I am currently debugging and tuning an EKF (Extended Kalman Filter). The task is classical mobile robot pose tracking where landmarks are AR markers.

Sometimes I am surprised how some measurement affects the estimate. When I look at and calculate the numbers and matrices involved, I can work out how the update step got executed, what and why exactly happened, but this is very tedious.

So I wonder if anyone is using some technique, trick or clever visualization to get a better feel of what is happening in the EKF update step?

UPDATE #1 (will be more specific and show first approximation of what I have in mind)

What I am looking for, is some way to visualize one update step in a way that gives me a feel of how each component of the measurement affects each component of the state.

My very first idea is to plot the measurement and it's prediction together with some vectors taken from the K matrix. The vectors from K represent how the innovation vector (measurement - measurement prediction, not plotted) will affect each component of the state.

Currently I am working with an EKF where the state is 2D pose (x,y,angle) and the measurements are also 2D poses.

In the attached image(open it in new page/tab to see in full resolution), the (scaled) vector K(1,1:2) (MATLAB syntax to take a submatrix from 3x3 matrix) should give an idea how the first component of the EKF state will change with the current innovation vector, K(2,1:2) how the second component of EKF will change, etc. In this example, the innovation vector has a relatively large x component and it is aligned with vector K(2,1:2) - the second component of the state (y coordinate) will change the most.

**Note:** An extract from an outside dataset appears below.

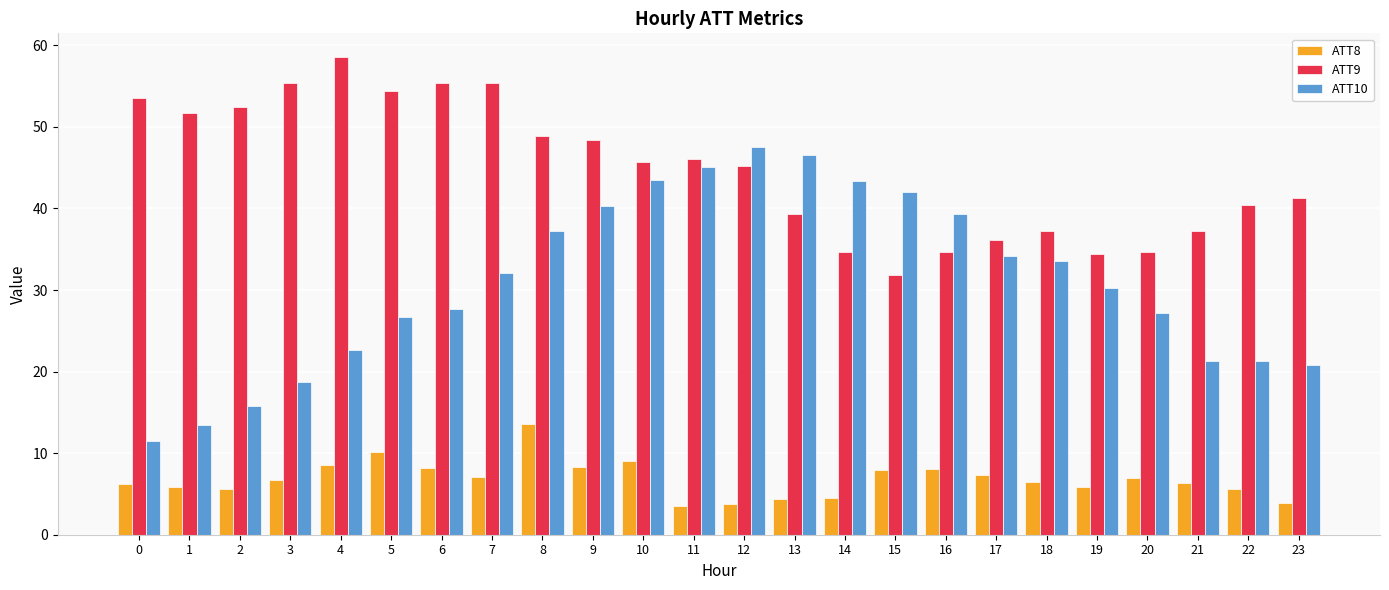

How many data points in ATT10 are less than 32?

12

One problem in this plot is that it does not give a feel of how the third component(angle) of the innovation vector affects the state. The first component of the state increases a bit, contrary to what K(1:1:2) indicates - the third component of the innovation causes this, but currently I can not visualize this.

First improvement would be to visualize how the third component of the innovation affects the state. Then it would be nice to add covariance data to get a feel how the K matrix is created.

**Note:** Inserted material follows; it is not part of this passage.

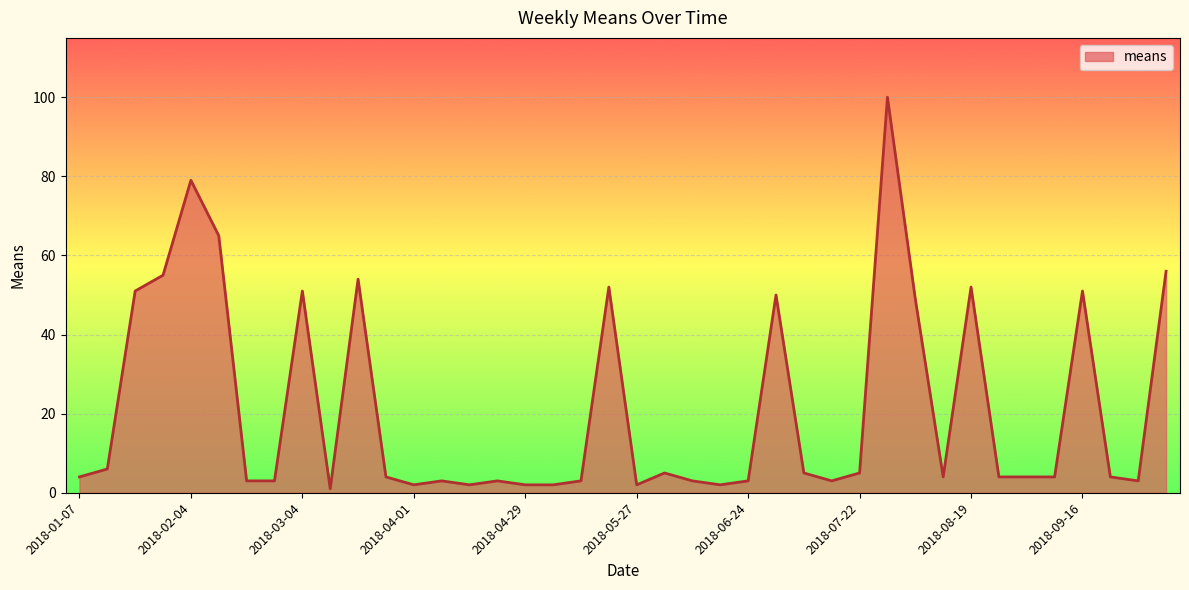

What is the difference between the maximum and minimum values?

99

UPDATE #2 Now the plot has vectors in state-space that show how each component of measurement changes the position. From this plot, I can see that the third component of the measurement changes the state most.

• You could try simulating the EKF on Gazebo Data. Commented May 23, 2013 at 4:52
• Thanks for the update @Ian and sorry it has taken me so long to notice. *8') Commented Aug 31, 2014 at 10:25

A very informative way to visualize the effect of measurements (for me) is to plot the state of the robot (mean, with covariance ellipse) before and after each measurement. Then, take the individual components of the measurement (bearing, range for AR markers), and apply them separately to get a feel for it.

To do this:

I use one or more of these functions to plot the ellipse. To find the constants $a,b$, note that they are the square roots of the eigenvalues of the covariance matrix. Then sample the angle $\theta$ over $[0, 2\pi]$ and find the range from the hypothesis. using the linked equation. I especially recommend using this equation:

$$r(\theta) = \frac{ab}{\sqrt{b\cos^2\theta + a\sin^2\theta} }$$

Tracking the covariance of the prior hypothesis, measured state, and posterior hypothesis is usually sufficient to find if the equations of an EKF are being applied correctly.

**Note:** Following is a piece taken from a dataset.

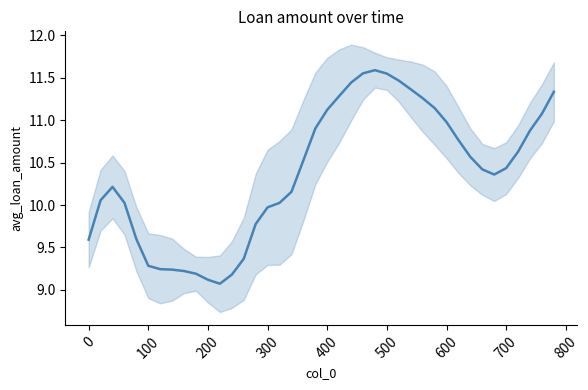

How many values are below 10?

13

Good luck, and don't update your question too frequently. Instead, come back with new questions.

Something that is often done is to plot the state variables over time as well as their 3-sigma intervals. Points where this interval shrinks are the updates, where you could possibly annotate the source of the measurements involved.

Besides errors in implementation which should be checked (not only wrong equations, but numerically unstable equations as well), the effect of updates is only directly affected by the difference between what is "expected" and "measured" and their respective uncertainties. So you might be interested in figuring out a way to visualize this balance in terms of the time progression in the first plot.